* [TASK REQUIREMENTS]: Please show, copied in full, each line of the data below that contains the string "INCLUDE".

* [ENTRIES PROVIDED]:
• • •

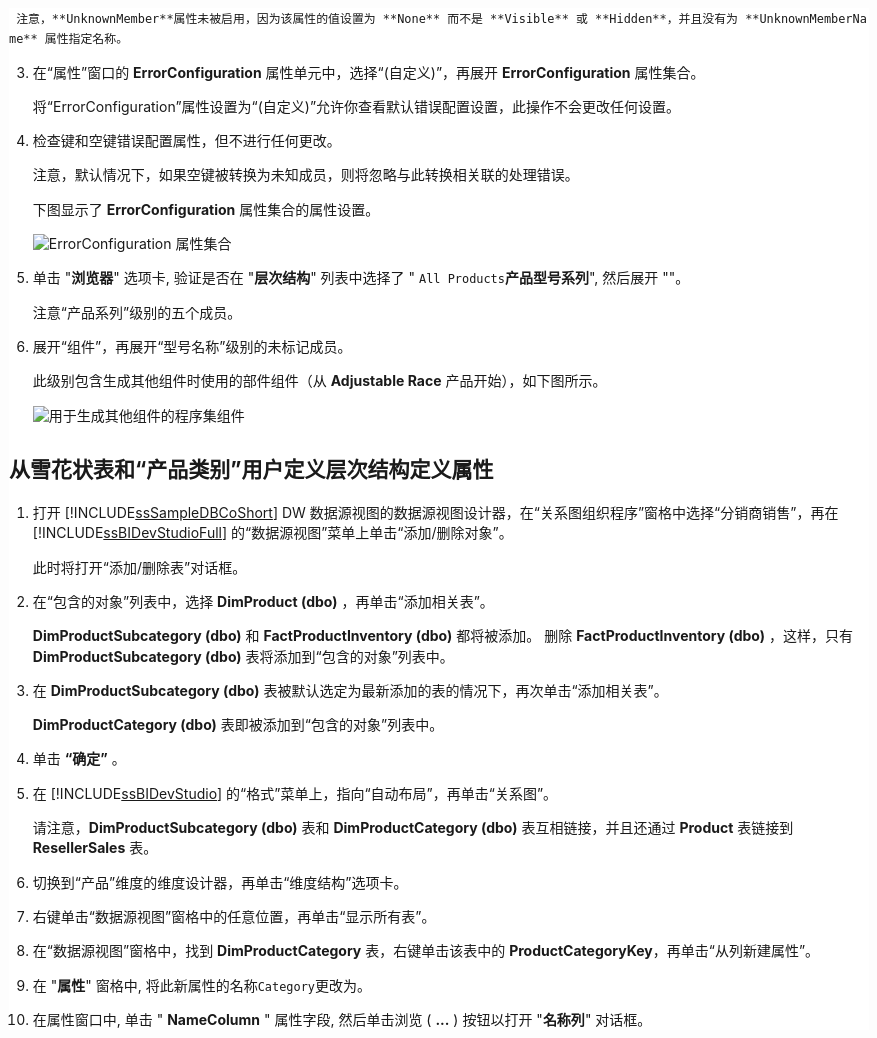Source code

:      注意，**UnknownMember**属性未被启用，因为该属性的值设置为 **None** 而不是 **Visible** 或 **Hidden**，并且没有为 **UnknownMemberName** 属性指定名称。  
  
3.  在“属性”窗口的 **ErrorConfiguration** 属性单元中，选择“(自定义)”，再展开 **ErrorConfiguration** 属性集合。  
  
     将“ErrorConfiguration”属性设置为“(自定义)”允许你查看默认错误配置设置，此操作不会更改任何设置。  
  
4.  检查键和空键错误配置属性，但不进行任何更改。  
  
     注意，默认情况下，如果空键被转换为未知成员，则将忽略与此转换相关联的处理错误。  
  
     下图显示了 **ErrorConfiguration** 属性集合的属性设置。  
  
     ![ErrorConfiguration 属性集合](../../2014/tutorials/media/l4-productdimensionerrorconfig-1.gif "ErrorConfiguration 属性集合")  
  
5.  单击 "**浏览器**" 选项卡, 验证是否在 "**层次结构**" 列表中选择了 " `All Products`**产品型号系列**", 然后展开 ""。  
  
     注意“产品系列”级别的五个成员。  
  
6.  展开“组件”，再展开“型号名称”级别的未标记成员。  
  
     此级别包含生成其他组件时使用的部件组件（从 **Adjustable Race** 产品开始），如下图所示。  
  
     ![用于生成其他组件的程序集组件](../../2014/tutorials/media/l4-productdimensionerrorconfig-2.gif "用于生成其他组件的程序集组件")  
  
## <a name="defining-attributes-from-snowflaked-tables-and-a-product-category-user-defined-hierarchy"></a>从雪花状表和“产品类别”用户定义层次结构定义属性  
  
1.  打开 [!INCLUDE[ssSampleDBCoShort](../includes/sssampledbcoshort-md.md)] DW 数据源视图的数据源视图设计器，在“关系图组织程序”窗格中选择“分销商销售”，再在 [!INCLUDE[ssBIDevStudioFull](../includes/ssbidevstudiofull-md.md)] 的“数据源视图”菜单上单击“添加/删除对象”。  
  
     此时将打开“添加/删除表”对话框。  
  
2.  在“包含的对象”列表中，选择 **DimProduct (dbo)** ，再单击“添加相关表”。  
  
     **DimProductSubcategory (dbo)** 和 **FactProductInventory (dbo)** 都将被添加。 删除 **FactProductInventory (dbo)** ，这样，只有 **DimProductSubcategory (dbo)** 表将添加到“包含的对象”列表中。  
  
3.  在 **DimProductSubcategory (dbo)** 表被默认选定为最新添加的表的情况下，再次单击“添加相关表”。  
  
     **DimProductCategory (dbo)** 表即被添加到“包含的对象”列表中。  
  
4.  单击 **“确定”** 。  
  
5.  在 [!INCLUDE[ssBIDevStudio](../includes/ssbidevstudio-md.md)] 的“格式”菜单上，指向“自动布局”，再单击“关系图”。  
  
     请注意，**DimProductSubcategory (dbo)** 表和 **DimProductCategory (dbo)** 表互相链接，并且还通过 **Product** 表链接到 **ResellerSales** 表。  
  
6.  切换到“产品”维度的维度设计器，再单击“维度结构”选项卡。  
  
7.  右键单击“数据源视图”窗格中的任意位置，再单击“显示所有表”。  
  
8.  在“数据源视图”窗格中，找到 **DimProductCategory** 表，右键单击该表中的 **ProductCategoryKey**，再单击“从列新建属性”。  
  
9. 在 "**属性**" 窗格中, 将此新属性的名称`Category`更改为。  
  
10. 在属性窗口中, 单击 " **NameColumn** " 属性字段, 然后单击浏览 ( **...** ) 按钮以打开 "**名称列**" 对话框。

• • •

* [FINISHED EXERCISE]:
1.  打开 [!INCLUDE[ssSampleDBCoShort](../includes/sssampledbcoshort-md.md)] DW 数据源视图的数据源视图设计器，在“关系图组织程序”窗格中选择“分销商销售”，再在 [!INCLUDE[ssBIDevStudioFull](../includes/ssbidevstudiofull-md.md)] 的“数据源视图”菜单上单击“添加/删除对象”。  
5.  在 [!INCLUDE[ssBIDevStudio](../includes/ssbidevstudio-md.md)] 的“格式”菜单上，指向“自动布局”，再单击“关系图”。  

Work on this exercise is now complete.